_Work item_
Starting at the line that contains "A.我们专注于与区块链信徒群" and ending with the line that contains "问:哪些事情最终浪费了时间/资源？", reproduce those lines with "支持者" changed to "参与者" and nothing else altered.

#### Data shown

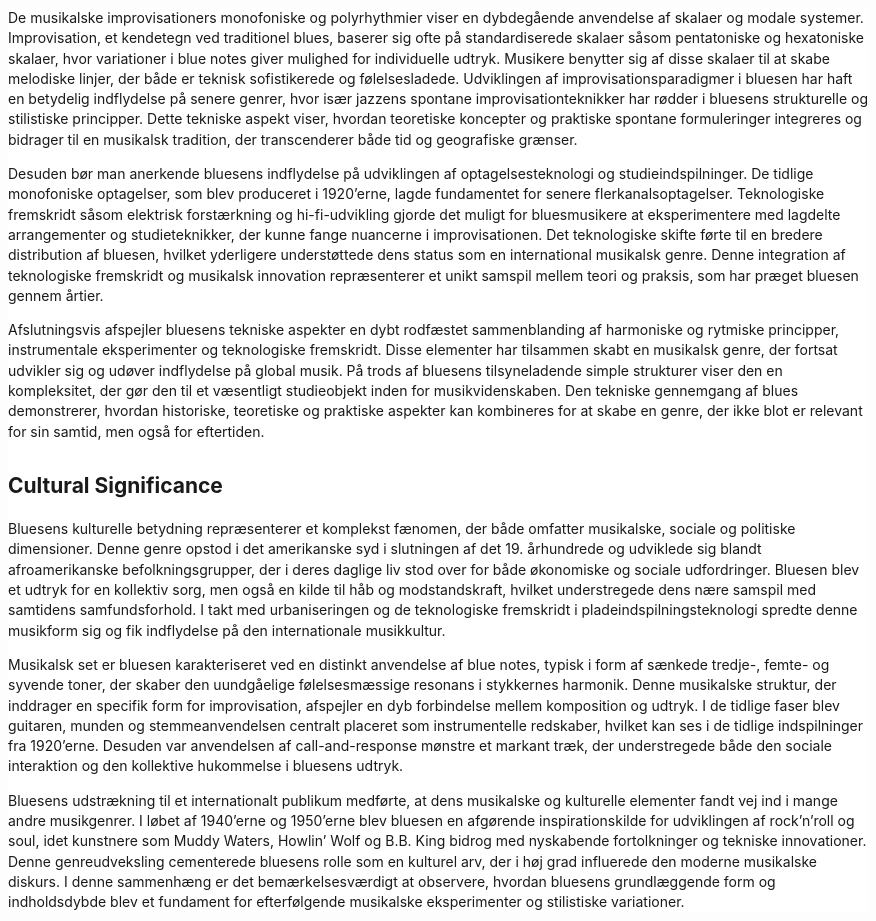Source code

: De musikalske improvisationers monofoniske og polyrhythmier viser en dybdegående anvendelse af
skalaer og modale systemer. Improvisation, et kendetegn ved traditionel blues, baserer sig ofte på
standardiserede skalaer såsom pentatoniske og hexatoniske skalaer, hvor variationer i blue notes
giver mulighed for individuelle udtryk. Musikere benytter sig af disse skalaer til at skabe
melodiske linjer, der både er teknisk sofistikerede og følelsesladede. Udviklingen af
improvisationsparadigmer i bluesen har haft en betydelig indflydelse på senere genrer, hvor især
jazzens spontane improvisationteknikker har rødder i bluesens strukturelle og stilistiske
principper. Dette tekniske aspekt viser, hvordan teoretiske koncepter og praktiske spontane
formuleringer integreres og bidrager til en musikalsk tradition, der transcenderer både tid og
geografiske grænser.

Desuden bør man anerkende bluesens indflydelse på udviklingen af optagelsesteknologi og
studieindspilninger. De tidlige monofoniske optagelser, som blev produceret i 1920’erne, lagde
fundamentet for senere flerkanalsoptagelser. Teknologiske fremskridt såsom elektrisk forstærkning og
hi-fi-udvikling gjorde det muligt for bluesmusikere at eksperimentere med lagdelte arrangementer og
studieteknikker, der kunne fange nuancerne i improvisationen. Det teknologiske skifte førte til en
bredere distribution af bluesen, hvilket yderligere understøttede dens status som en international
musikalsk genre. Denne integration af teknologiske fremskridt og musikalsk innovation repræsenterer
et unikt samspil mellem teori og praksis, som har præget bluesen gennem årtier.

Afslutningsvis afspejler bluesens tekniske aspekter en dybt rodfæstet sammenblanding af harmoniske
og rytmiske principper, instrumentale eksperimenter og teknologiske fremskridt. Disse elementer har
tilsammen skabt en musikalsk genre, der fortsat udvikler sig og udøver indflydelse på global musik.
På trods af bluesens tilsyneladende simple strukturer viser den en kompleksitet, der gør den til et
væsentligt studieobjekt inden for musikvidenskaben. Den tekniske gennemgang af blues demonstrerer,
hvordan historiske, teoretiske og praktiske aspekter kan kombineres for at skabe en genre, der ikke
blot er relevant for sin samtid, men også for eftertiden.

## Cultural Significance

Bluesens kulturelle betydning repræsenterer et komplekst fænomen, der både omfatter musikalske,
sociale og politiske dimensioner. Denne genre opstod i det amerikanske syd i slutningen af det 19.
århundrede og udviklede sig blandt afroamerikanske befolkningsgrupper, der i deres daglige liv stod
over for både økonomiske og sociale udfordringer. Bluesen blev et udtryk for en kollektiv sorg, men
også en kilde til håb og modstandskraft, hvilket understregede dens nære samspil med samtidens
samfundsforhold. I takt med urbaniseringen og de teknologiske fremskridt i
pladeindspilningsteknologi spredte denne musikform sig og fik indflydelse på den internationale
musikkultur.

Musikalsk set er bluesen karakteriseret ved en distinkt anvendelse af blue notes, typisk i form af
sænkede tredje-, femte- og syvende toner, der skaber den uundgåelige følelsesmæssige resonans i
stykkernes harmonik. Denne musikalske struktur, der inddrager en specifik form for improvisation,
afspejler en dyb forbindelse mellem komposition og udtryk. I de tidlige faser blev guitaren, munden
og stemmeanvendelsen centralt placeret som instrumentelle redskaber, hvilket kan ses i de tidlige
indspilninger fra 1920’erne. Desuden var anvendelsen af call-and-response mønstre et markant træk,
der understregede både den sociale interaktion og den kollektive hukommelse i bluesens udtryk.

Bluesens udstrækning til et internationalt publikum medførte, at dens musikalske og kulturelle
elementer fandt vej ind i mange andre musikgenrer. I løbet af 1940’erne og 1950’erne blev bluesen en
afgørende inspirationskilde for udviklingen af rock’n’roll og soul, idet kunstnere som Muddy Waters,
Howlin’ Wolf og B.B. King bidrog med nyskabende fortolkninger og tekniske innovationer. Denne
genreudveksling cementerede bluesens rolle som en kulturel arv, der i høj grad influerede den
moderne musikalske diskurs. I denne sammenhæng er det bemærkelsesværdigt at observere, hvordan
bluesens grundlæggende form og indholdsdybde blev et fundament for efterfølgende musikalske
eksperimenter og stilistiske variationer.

########
#### Data shown

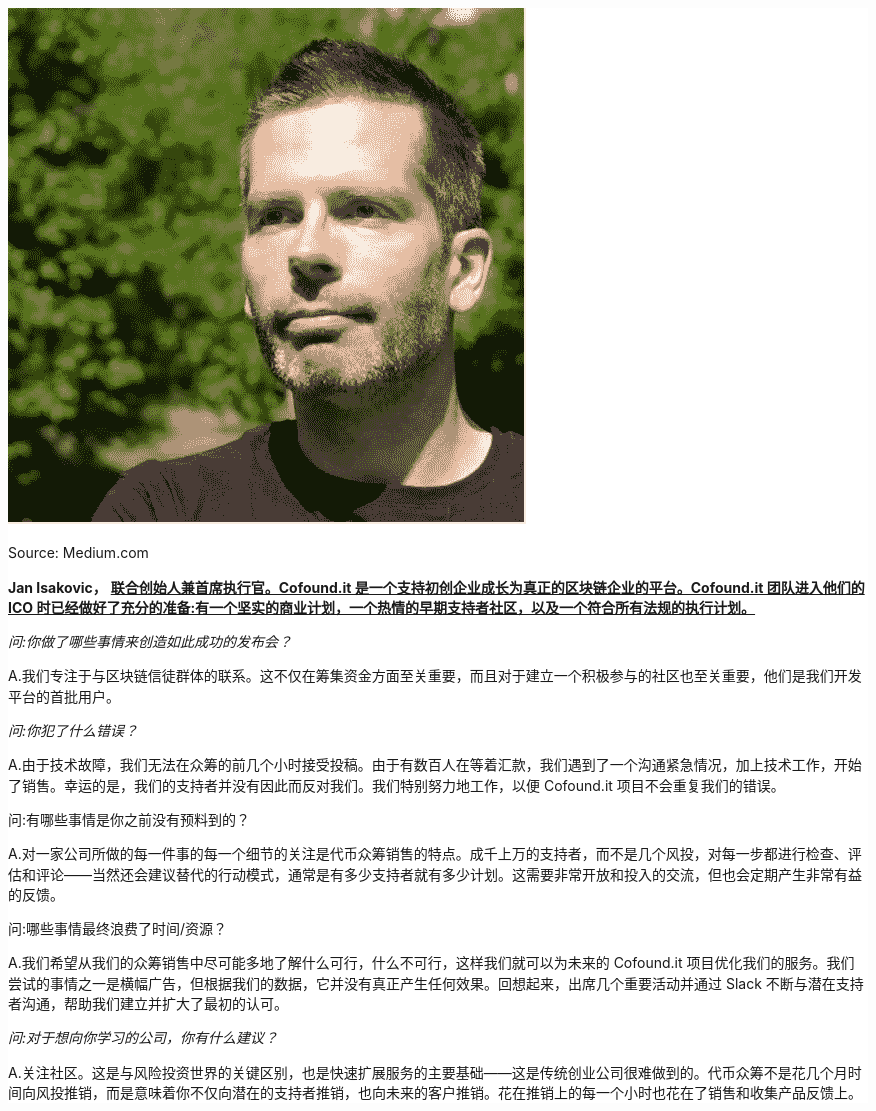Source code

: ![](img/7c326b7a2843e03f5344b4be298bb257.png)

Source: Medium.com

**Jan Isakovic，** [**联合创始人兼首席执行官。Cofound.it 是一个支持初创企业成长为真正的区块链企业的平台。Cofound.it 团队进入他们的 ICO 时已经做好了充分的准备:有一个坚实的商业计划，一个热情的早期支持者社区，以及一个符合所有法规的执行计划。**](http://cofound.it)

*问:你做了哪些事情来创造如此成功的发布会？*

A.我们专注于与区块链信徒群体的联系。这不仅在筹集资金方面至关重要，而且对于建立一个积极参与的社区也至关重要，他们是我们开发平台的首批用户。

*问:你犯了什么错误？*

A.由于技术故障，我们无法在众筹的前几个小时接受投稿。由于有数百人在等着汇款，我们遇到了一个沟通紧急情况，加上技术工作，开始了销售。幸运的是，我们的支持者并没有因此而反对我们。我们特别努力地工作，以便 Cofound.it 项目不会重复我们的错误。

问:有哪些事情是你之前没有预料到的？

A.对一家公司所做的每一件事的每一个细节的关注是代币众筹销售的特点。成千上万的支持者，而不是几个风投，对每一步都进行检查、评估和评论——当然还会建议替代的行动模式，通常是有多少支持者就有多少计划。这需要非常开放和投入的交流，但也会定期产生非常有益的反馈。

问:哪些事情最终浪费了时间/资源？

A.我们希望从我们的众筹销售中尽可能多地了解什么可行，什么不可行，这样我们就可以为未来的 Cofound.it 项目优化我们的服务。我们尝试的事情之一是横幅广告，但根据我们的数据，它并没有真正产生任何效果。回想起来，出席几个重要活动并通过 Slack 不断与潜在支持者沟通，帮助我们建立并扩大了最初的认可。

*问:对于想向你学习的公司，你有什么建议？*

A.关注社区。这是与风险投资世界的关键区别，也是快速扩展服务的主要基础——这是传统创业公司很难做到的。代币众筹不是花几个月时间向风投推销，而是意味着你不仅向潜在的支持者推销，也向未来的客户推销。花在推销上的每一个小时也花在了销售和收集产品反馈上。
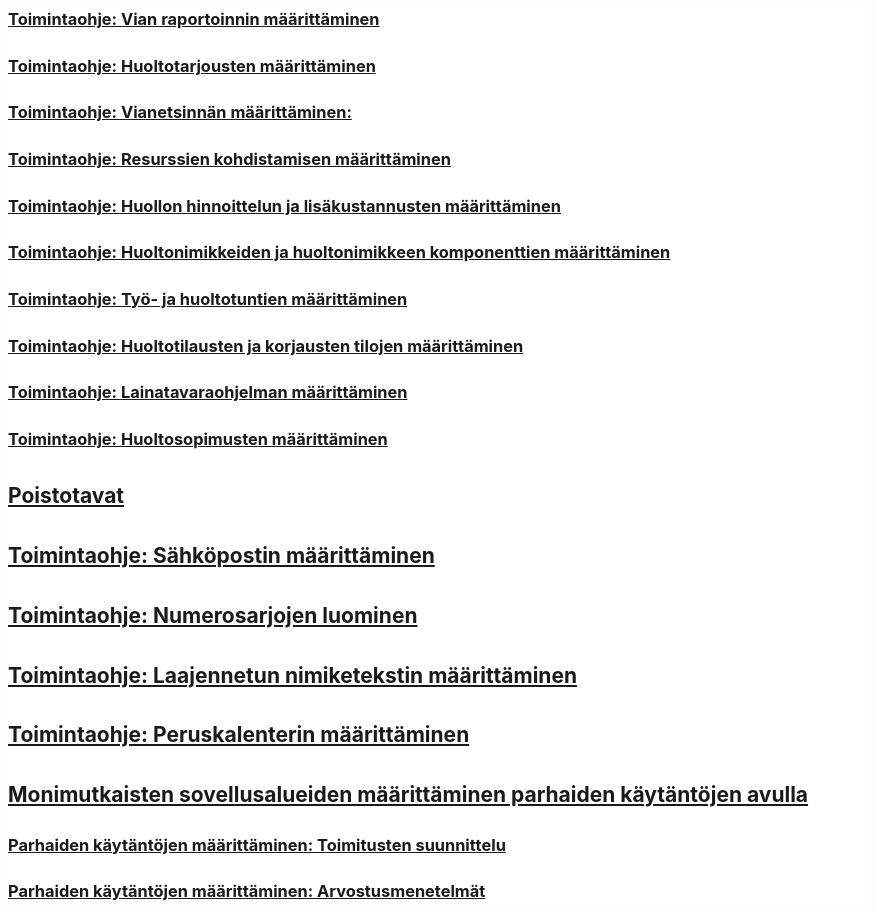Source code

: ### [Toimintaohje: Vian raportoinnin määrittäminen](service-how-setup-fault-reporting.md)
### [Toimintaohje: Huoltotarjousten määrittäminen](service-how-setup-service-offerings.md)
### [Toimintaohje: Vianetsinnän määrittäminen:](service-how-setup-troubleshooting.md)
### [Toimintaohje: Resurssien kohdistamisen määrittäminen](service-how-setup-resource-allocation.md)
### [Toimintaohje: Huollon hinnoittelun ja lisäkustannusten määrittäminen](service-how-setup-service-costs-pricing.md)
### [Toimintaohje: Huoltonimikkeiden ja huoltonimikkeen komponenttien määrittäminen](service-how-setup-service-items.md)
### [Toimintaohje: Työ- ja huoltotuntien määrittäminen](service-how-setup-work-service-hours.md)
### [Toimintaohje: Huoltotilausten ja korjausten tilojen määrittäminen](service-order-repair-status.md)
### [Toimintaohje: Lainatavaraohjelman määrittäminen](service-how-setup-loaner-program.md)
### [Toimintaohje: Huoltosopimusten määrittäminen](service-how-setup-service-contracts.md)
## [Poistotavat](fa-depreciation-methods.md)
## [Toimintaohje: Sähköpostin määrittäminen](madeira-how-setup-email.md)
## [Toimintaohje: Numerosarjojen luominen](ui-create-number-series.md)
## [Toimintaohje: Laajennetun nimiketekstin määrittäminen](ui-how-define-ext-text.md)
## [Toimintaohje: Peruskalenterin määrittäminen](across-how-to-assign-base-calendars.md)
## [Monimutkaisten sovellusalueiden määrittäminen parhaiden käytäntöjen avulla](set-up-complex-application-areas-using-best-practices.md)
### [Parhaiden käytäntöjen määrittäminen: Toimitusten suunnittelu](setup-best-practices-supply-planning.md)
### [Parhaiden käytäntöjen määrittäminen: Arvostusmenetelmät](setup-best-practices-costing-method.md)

########

_Solution to this task_
A.我们专注于与区块链信徒群体的联系。这不仅在筹集资金方面至关重要，而且对于建立一个积极参与的社区也至关重要，他们是我们开发平台的首批用户。

*问:你犯了什么错误？*

A.由于技术故障，我们无法在众筹的前几个小时接受投稿。由于有数百人在等着汇款，我们遇到了一个沟通紧急情况，加上技术工作，开始了销售。幸运的是，我们的参与者并没有因此而反对我们。我们特别努力地工作，以便 Cofound.it 项目不会重复我们的错误。

问:有哪些事情是你之前没有预料到的？

A.对一家公司所做的每一件事的每一个细节的关注是代币众筹销售的特点。成千上万的参与者，而不是几个风投，对每一步都进行检查、评估和评论——当然还会建议替代的行动模式，通常是有多少参与者就有多少计划。这需要非常开放和投入的交流，但也会定期产生非常有益的反馈。

问:哪些事情最终浪费了时间/资源？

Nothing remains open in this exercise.